Parallèlement, les ateliers de broderie et de couture mis en place au Sénégal garantissent une formation professionnelle et une autonomie financière à des femmes confrontées à de grandes difficultés sociales ou familiales. Les coussins, trousses et vestes brodés à la main deviennent ainsi des emblèmes d’indépendance.
Entre plateaux de cinéma et création éditoriale
Le parcours professionnel de la fondatrice de la CSAO ne se limite pas à l’artisanat. Elle a également exploré le monde du spectacle vivant et du septième art, apparaissant de façon ponctuelle à l’écran et concevant des costumes pour le cinéma dès les années 1980.

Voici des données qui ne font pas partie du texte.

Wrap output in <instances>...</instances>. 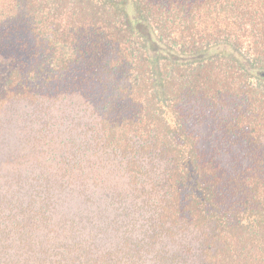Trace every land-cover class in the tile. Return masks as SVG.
<instances>
[{
  "label": "trees",
  "instance_id": "obj_1",
  "mask_svg": "<svg viewBox=\"0 0 264 264\" xmlns=\"http://www.w3.org/2000/svg\"><path fill=\"white\" fill-rule=\"evenodd\" d=\"M0 0V264H264V0Z\"/></svg>",
  "mask_w": 264,
  "mask_h": 264
},
{
  "label": "rangeland",
  "instance_id": "obj_2",
  "mask_svg": "<svg viewBox=\"0 0 264 264\" xmlns=\"http://www.w3.org/2000/svg\"><path fill=\"white\" fill-rule=\"evenodd\" d=\"M127 9H128V11H129V13L133 14L134 6H133V3H132L131 0H130L129 3H128Z\"/></svg>",
  "mask_w": 264,
  "mask_h": 264
}]
</instances>
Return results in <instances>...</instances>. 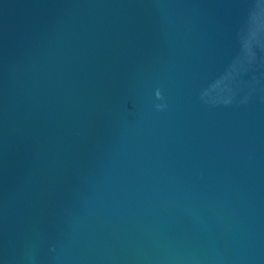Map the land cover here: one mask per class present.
<instances>
[{
	"label": "water",
	"instance_id": "water-1",
	"mask_svg": "<svg viewBox=\"0 0 264 264\" xmlns=\"http://www.w3.org/2000/svg\"><path fill=\"white\" fill-rule=\"evenodd\" d=\"M0 264H264V0H0Z\"/></svg>",
	"mask_w": 264,
	"mask_h": 264
},
{
	"label": "clouds",
	"instance_id": "clouds-1",
	"mask_svg": "<svg viewBox=\"0 0 264 264\" xmlns=\"http://www.w3.org/2000/svg\"><path fill=\"white\" fill-rule=\"evenodd\" d=\"M156 95L159 97L160 96V93L159 91L156 93ZM158 107H161L160 105H158Z\"/></svg>",
	"mask_w": 264,
	"mask_h": 264
}]
</instances>
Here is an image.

Les spectateurs ont notamment pu remarquer sa présence dans le long-métrage Belle Épine sorti en 2010, où elle interprète le personnage d’Arlette Friedmann, marquant une collaboration artistique complice avec sa fille cadette.
Par ailleurs, Valérie Schlumberger a consigné sa passion pour l’esthétique et les intérieurs d’Afrique de l’Ouest dans un livre illustré intitulé Style Afrique. Paru en mai 2005 aux Éditions du Chêne, cet ouvrage a été conçu avec la styliste Diane Cazelles et le photographe François Goudier pour célébrer les arts décoratifs sahéliens.
Une transmission familiale et artistique durable
Issue d’une illustre famille d’industriels et mécènes alsaciens, mère de plusieurs enfants issus de son mariage avec l’entrepreneur Henri Seydoux, elle a toujours insufflé à son entourage un goût très prononcé pour la création indépendante.
Cette dynamique intergénérationnelle s’exprime pleinement dans la gestion de la marque artisanale. Sa fille Ondine Saglio a ainsi repris la direction artistique des collections textiles, dénichant des tissus wax aux imprimés rétro sur les marchés de Dakar pour renouveler les lignes de produits.
Dans le même temps, sa fille cadette Léa Seydoux soutient régulièrement les initiatives familiales et caritatives, renforçant la visibilité internationale de ces créations solidaires auprès du grand public.
En conjuguant esthétique, transmission et soutien aux populations locales, cette démarche pionnière continue d’inspirer de nouvelles générations d’entrepreneurs soucieux d’allier pérennité économique et impact social tangible.